2025 is almost at an end, and I don't know about you, but for me this time of the year is always a period in which I do a sort of inventory of what's been going on, especially as far as my work as an "aspiring Artist/Oilpainter" is concerned. So let's do just that: What's been going on in the last 12 months?

-In 2025 I got the chance to participate in more exhibitions—privately organized ones, group shows in galleries, larger art fairs—than I have in the last 4-ish years of me trying to become a full-time oil painter. I more than doubled my social media following (it is still modest for sure, but I choose to look at it doubling instead of the actual number, haha).

-In 2025 I sold exactly one small painting.

-In 2025 I made around 250€ from my personal work.
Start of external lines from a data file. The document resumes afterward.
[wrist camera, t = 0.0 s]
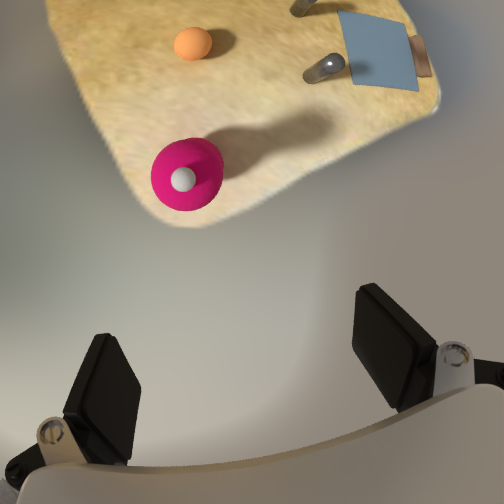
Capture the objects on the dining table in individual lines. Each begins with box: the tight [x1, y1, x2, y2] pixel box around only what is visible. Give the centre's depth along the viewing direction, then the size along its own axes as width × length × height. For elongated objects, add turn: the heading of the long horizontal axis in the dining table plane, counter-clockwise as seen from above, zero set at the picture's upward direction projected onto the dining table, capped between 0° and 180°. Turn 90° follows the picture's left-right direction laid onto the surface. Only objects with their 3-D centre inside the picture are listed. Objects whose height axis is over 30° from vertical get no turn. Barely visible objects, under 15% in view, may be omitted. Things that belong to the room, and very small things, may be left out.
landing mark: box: [337, 10, 419, 92], centre depth 33 cm, size 14×14×1 cm
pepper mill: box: [151, 138, 223, 211], centre depth 27 cm, size 7×7×20 cm
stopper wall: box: [408, 35, 431, 78], centre depth 33 cm, size 8×2×2 cm, turn 8°
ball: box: [174, 27, 212, 61], centre depth 28 cm, size 5×5×5 cm
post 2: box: [303, 53, 345, 84], centre depth 30 cm, size 2×2×9 cm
Devastating, right? Yep, absolutely. I am going to be completely honest here: the sheer amount of people, both "art professionals" (artists and gallerists, etc.), who gave me an overwhelming amount of positive feedback for my work, paired with the fact that I am not able to sell pretty much ANYTHING, has been one of the harshest experiences of my life, and I am not even close to being over it.

BUT

I am starting to get there.

How?

While I spend a lot of time breaking my brain about what I've done wrong (because OF COURSE I immediately have to go to the place where I ask myself where I have failed as a person, a grown-up man, a soon-to-be father and husband, and so on—sure, bring all of that on), I had this weird realization just a few days ago.

Commercially I failed, but I still painted. It never even really occurred to me to stop painting. Sure, I questioned the direction I was going in, if I should make more "pleasing" work and all of that stuff, but I never thought about not painting, and I never stopped doing it. As a matter of fact, I do believe that I created some of my best work so far this year.

Out of this realization I noticed that selling my work actually does not matter, like at all. Sure, I want to be a full-time fine artist, but for me the one condition for it has always been that I wanted to be that by painting what I want to paint (as much as possible). Not selling work would never result in me changing my work in order to be more pleasing to look at, more decorative, more of something that everybody would like to hang over their dinner table.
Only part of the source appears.